SOURCE TEXT:
════════
Also, theres never any links of real world examples of cloaking here. I've love to see one if anybody knows of any site. Thanks.
Sam =)
You can opt out of the caching system - but that can be flagged as a potential spam problem (Google class cloaking as spam) and you will be banned faster than Michael Schumacher's weekend car if you are cloaking (it is VERY easy to spot cloaking for Google, but takes up lots of bandwidth unless they can narrow down the high potentials).
I am sure ther are cloakers out there reading this post with a big smaile on their face.
Personally I have never used cloaking, however have talked to a couple in my life.
1 of them is so cloaked, that I dont even know whether the dude actually exists :)
sure everything is possible, however doubt anyone is spilling the beans.
Shak
Case of weighing risk against reward. If you make $1000 a day for 4mts or a year, is it worth the time spent building it?
If you earn nothing or very little, who cares anyway? ;)
You'll get caught if you're in a competitive area almost for sure but, WHEN is the important question...
════════
SUPPLIED DATA:
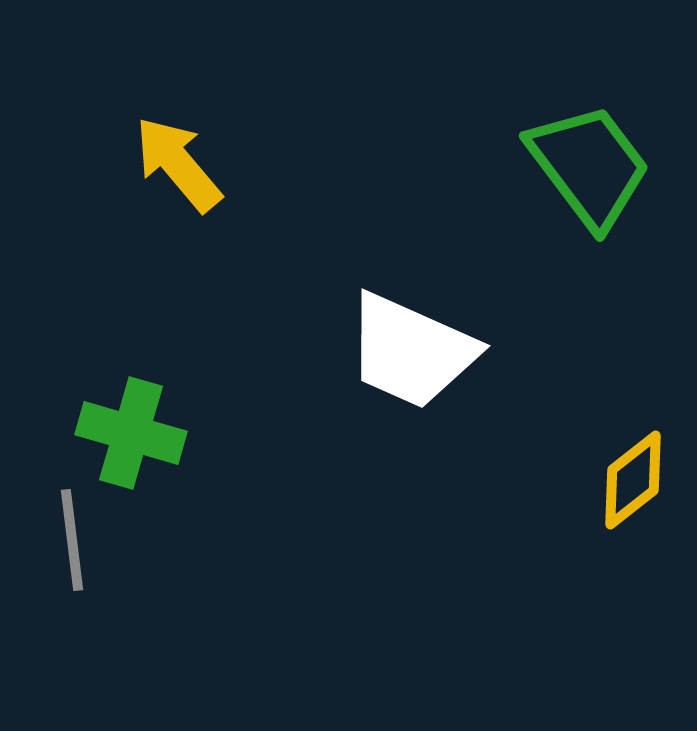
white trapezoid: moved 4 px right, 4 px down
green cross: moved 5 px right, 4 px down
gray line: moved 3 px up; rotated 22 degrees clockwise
════════
THINGS TO DO:
1. Rewrite everything in the cloaking thread from "I am sure ther" down to "spent building it?", replacing "dude" with "guy".
2. Do these statements agree with the cloaking thread? Answer yes or no for each, and quote the words from the thread that decide it.
(a) One poster says they have never used cloaking.
(b) A poster claims Google finds cloaking hard to spot.
(c) A poster says someone working in a competitive area is unlikely to get caught.
3. Continue the cloaking thread from its final sentence.

RESULTS FOR EACH TASK:
1.
I am sure ther are cloakers out there reading this post with a big smaile on their face.
Personally I have never used cloaking, however have talked to a couple in my life.
1 of them is so cloaked, that I dont even know whether the guy actually exists :)
sure everything is possible, however doubt anyone is spilling the beans.
Shak
Case of weighing risk against reward. If you make $1000 a day for 4mts or a year, is it worth the time spent building it?

2.
(a) Yes: "Personally I have never used cloaking"
(b) No: "it is VERY easy to spot cloaking for Google"
(c) No: "You'll get caught if you're in a competitive area almost for sure"

3.
Nick
I use ASP in order to direct the user to a different page dependent on the url they typed...
ie I have *.url.com subdomains that are all mapped to the same virtual server. Each property in my database has a subdomain associated to it. So when the user hits the url it does a lookup on the subdomain, compares it against the database and redirects to the relevent property
Would this be considered as Cloaking, spamming or any other black mark as far as the search engine is concerend?
Thanks
I don't think what you describe can be called cloaking at all, since a different URL must be called to access the different content.
Cloaking is when different content is served depending on the identity of the requestor.
Whether or not what you are doing might be penalized depends on exactly how you do it. If it is transparent to the search engines (for example, no redirect codes are sent, the URL doesn't change, etc.) then you probably won't be penalized.